Records provided:
-- begin --

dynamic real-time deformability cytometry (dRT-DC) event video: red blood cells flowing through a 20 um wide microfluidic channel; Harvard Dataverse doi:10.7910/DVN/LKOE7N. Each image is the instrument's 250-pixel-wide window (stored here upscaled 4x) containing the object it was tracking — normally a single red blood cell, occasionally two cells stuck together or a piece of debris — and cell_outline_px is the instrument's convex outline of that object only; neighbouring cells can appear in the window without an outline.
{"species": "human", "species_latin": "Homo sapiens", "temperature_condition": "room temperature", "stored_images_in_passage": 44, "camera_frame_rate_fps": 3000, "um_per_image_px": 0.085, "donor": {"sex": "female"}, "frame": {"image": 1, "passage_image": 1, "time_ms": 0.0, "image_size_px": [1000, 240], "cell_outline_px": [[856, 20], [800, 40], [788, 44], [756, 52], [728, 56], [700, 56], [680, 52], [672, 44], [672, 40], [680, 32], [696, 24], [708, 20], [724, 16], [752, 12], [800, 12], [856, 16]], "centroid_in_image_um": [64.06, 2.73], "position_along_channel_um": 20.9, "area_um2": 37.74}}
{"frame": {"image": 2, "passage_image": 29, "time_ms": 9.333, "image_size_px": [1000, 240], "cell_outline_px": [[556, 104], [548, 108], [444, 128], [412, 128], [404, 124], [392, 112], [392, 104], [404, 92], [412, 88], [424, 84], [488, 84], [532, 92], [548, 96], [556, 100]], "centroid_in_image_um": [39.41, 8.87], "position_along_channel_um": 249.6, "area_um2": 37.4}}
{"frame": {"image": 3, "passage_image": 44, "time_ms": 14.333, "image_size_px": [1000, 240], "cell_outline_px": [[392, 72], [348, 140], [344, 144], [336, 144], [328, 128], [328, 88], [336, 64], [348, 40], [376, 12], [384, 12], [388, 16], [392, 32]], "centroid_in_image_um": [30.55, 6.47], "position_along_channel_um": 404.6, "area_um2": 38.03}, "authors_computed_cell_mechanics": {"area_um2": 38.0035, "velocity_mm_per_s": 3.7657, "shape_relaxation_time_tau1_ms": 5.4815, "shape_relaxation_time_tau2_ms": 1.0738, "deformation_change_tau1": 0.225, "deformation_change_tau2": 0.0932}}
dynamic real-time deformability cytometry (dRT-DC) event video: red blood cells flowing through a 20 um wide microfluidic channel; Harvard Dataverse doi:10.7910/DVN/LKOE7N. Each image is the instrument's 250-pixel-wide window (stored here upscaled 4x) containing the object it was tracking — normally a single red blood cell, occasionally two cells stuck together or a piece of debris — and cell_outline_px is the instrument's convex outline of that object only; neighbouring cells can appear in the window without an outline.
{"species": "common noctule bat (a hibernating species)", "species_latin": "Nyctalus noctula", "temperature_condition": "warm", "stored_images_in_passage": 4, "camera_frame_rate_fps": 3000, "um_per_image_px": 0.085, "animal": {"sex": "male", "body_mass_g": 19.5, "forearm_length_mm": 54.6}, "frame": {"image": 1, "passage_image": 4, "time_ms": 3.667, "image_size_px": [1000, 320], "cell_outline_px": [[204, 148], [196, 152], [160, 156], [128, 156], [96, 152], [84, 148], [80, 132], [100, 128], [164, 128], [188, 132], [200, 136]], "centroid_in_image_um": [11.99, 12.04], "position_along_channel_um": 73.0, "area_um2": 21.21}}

-- end --

What to work on: Quote every record above exactly.

Task solution:
dynamic real-time deformability cytometry (dRT-DC) event video: red blood cells flowing through a 20 um wide microfluidic channel; Harvard Dataverse doi:10.7910/DVN/LKOE7N. Each image is the instrument's 250-pixel-wide window (stored here upscaled 4x) containing the object it was tracking — normally a single red blood cell, occasionally two cells stuck together or a piece of debris — and cell_outline_px is the instrument's convex outline of that object only; neighbouring cells can appear in the window without an outline.
{"species": "human", "species_latin": "Homo sapiens", "temperature_condition": "room temperature", "stored_images_in_passage": 44, "camera_frame_rate_fps": 3000, "um_per_image_px": 0.085, "donor": {"sex": "female"}, "frame": {"image": 1, "passage_image": 1, "time_ms": 0.0, "image_size_px": [1000, 240], "cell_outline_px": [[856, 20], [800, 40], [788, 44], [756, 52], [728, 56], [700, 56], [680, 52], [672, 44], [672, 40], [680, 32], [696, 24], [708, 20], [724, 16], [752, 12], [800, 12], [856, 16]], "centroid_in_image_um": [64.06, 2.73], "position_along_channel_um": 20.9, "area_um2": 37.74}}
{"frame": {"image": 2, "passage_image": 29, "time_ms": 9.333, "image_size_px": [1000, 240], "cell_outline_px": [[556, 104], [548, 108], [444, 128], [412, 128], [404, 124], [392, 112], [392, 104], [404, 92], [412, 88], [424, 84], [488, 84], [532, 92], [548, 96], [556, 100]], "centroid_in_image_um": [39.41, 8.87], "position_along_channel_um": 249.6, "area_um2": 37.4}}
{"frame": {"image": 3, "passage_image": 44, "time_ms": 14.333, "image_size_px": [1000, 240], "cell_outline_px": [[392, 72], [348, 140], [344, 144], [336, 144], [328, 128], [328, 88], [336, 64], [348, 40], [376, 12], [384, 12], [388, 16], [392, 32]], "centroid_in_image_um": [30.55, 6.47], "position_along_channel_um": 404.6, "area_um2": 38.03}, "authors_computed_cell_mechanics": {"area_um2": 38.0035, "velocity_mm_per_s": 3.7657, "shape_relaxation_time_tau1_ms": 5.4815, "shape_relaxation_time_tau2_ms": 1.0738, "deformation_change_tau1": 0.225, "deformation_change_tau2": 0.0932}}
dynamic real-time deformability cytometry (dRT-DC) event video: red blood cells flowing through a 20 um wide microfluidic channel; Harvard Dataverse doi:10.7910/DVN/LKOE7N. Each image is the instrument's 250-pixel-wide window (stored here upscaled 4x) containing the object it was tracking — normally a single red blood cell, occasionally two cells stuck together or a piece of debris — and cell_outline_px is the instrument's convex outline of that object only; neighbouring cells can appear in the window without an outline.
{"species": "common noctule bat (a hibernating species)", "species_latin": "Nyctalus noctula", "temperature_condition": "warm", "stored_images_in_passage": 4, "camera_frame_rate_fps": 3000, "um_per_image_px": 0.085, "animal": {"sex": "male", "body_mass_g": 19.5, "forearm_length_mm": 54.6}, "frame": {"image": 1, "passage_image": 4, "time_ms": 3.667, "image_size_px": [1000, 320], "cell_outline_px": [[204, 148], [196, 152], [160, 156], [128, 156], [96, 152], [84, 148], [80, 132], [100, 128], [164, 128], [188, 132], [200, 136]], "centroid_in_image_um": [11.99, 12.04], "position_along_channel_um": 73.0, "area_um2": 21.21}}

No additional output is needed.